Einer der Männer kam auf Ceorl zu und legte einen Arm um seine Schulter. Etwas lallend begann er mit ihm zu reden: "Ha! Habt Ihr gehört, was die Alte gesagt hat?" Der Mann ließ ihm gar keine Möglichkeit um zu antworten, sondern sprach gleich weiter. "Einen Silmaril hat man gefunden, hat sie gesagt. So ein Schwachsinn! Sie sollte nicht alles glauben, was in den Straßen einer großen Stadt gesprochen wird! Ha! Einen Stein der Elben ..."

Mit den letzten Worten nahm er seinen Arm wieder von der Schulter des jungen Mannes und ging in Richtung des Wirtes, um seinen Krug wieder füllen zu lassen. Ceorl schüttelte den Kopf und wollte sich in seinem gemieteten Zimmer schlafen legen. Er bemerkte nicht, wie plötzlich die alte Frau vor ihm stand.

"Was wollt Ihr von mir?" Sie umfaßte seinen Oberarm und drückte ihn etwas zusammen. "Ihr seid jung und stark! Ihr könntet den Stein sicher finden. Aber Ihr müsst Euch beeilen! Die schöne Frau, die die Kunde nach Minas Tirith gebracht hat, sagte, dass sich am dritten Tag des Monats Nárië die, die den Stein suchen wollen in Tharbad treffen. Ihr müsst Euch wirklich beeilen! Es sind nur noch wenige Wochen bis zu diesem Tag!"
"Laßt mich in Ruhe, alte Frau. Ich will Euer kleines Märchen nicht hören!" "Ach ja? Märchen, sagt Ihr? Ich hörte, dass selbst die mächtigen Valar den Stein suchen, und dem, der ihn findet eine angemessene Belohnung geben werden."

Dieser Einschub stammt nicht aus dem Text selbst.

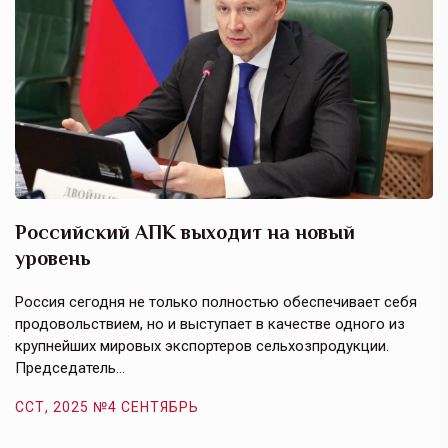
Российский АПК выходит на новый
А
уровень
к
в
е,
Россия сегодня не только полностью обеспечивает себя
Э
продовольствием, но и выступает в качестве одного из
у
крупнейших мировых экспортеров сельхозпродукции.
п
Председатель…
з
ССТ, 2025 №4 СЕНТЯБРЬ
С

"Was könnten mir die Valar geben?" fuhr er sie etwas grob an. Er wollte diese eher einseitige Unterhaltung so schnell wie möglich beenden und sich schlafen legen. Es war ein langer Tag gewesen. "Alles was Ihr Euch wünscht!" antwortete sie ihm mit leiser Stimme. "Alles!" Seine Augen blitzten für einen Moment auf. "Alles was ich mir wünsche" wiederholte er noch einmal leise bevor er auf sein Zimmer ging und in einen unruhigen Schlaf fiel.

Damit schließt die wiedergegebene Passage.